**TAREFA PROPOSTA:** Reescreva de forma mais concisa o parágrafo do texto que começa com "O direito aos alimentos é exclusivo", preservando seus fatos principais.

**TEXTO:**

=-=-=

Portanto, pode-se dizer que a obrigação alimentar decorre da moral intrínseca ao ser humano, mas que se não cumprida pode ser imposta pela lei, e encontra seu fundamento no dever de solidariedade familiar e social, porém só pode ser exigido legalmente daqueles que têm a obrigação de prestá-los.

2.3 Características dos Alimentos

 

Devido a suas especificidades, o instituto ora em análise está rodeado de características norteadoras, sendo algumas delas elencadas a seguir.

2.3.1 Direito personalíssimo

 

O direito aos alimentos é exclusivo do alimentando, uma vez que tem como finalidade atender às necessidades essenciais deste, não tendo sentido que outro receba as prestações em seu lugar. Trata-se de um direito intuito personae, ou seja, fixado em razão do alimentando.

Nas lições de Cristiano Chaves de Farias e Nelson Rosenvald (2008, p. 589) “O direito a alimentos não admite cessão, onerosa ou gratuita, bem como não tolera compensação, com dívidas de que natureza for”.

Nesta seara, o direito aos alimentos é personalíssimo porque não se trata de um direito patrimonial – em que pese muitas vezes seja pago em dinheiro, mas de uma prestação que tem como escopo a preservação da vida do alimentando.

2.3.2 Irrenunciabilidade

 

A irrenunciabilidade é uma característica lógica dos alimentos, haja vista que o escopo maior deste instituto é a preservação da vida.

O Professor Silvio Venosa (2008, p. 355), destaca que “o direito pode deixar de ser exercido, mas não pode ser renunciado, mormente quando os alimentos derivados do parentesco”. Esse entendimento é corroborado pelo artigo 1.707, do Código Civil.

Válido lembrar, mesmo que sem um aprofundamento maior na discussão, que parte da doutrina e o Superior Tribunal de Justiça entendem que a irrenunciabilidade atinge somente os incapazes, podendo as pessoas capazes renunciar aos alimentos se desejarem.

Com a devida vênia, este posicionamento não parece ser o mais correto, pois se a vida é um direito indisponível e os alimentos visam a sua manutenção, renunciar aos alimentos é o mesmo que renunciar indiretamente ao direito de viver.

2.3.3 Irrepetibilidade

 

Os alimentos, devido a sua natureza eminentemente alimentar, são, em regra, irrepetíveis, ou seja, não podem ser restituídos àqueles que os pagaram.

Rolf Madaleno (2011, p. 859) nos ensina que:

“Mesmo quando arbitrados os alimentos em sede liminar, a irrepetibilidade será mantida até a eventual modificação judicial do montante alimentar provisório na segunda instância, não sendo devolvidos os valores vencidos durante a tramitação da ação alimentar, sofrendo alteração apenas para o futuro, a partir da decisão de redução da pensão, sendo devidas as diferenças não liquidadas.”

=-=-=

**DADOS DISPONÍVEIS:**

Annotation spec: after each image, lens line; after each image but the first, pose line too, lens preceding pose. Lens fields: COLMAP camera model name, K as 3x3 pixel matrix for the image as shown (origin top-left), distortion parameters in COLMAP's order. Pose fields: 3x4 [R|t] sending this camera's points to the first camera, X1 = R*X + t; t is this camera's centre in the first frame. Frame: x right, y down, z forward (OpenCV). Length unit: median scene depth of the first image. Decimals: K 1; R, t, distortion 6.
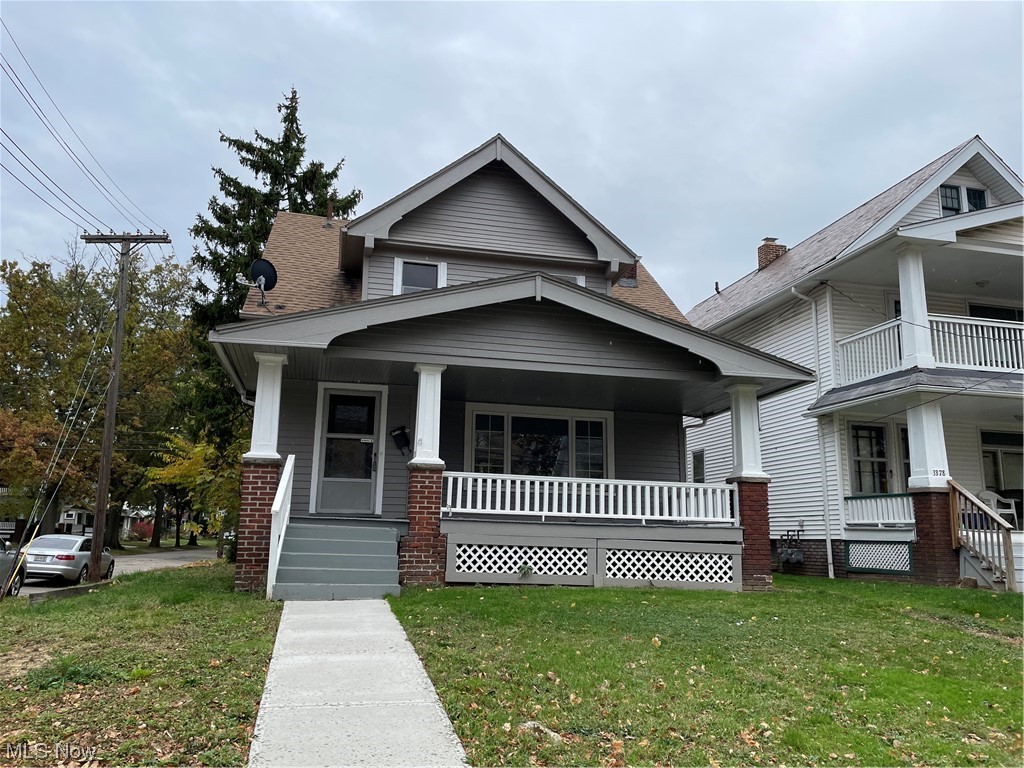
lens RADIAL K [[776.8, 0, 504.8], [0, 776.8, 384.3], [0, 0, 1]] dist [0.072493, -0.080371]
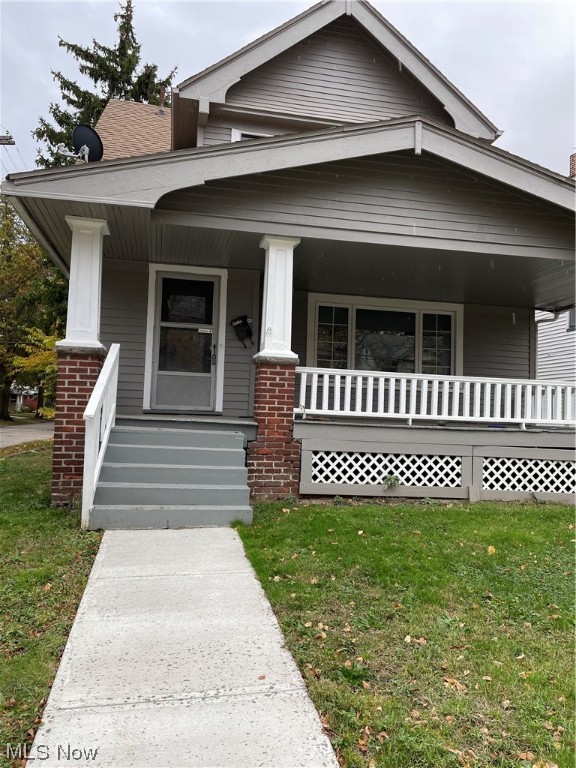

=-=-=

**ESPAÇO DE RESPOSTA:** O direito aos alimentos pertence somente ao alimentando, pois serve para atender às necessidades essenciais dele. Por isso, ninguém pode receber as prestações em seu lugar. É um direito intuito personae, fixado em razão do alimentando.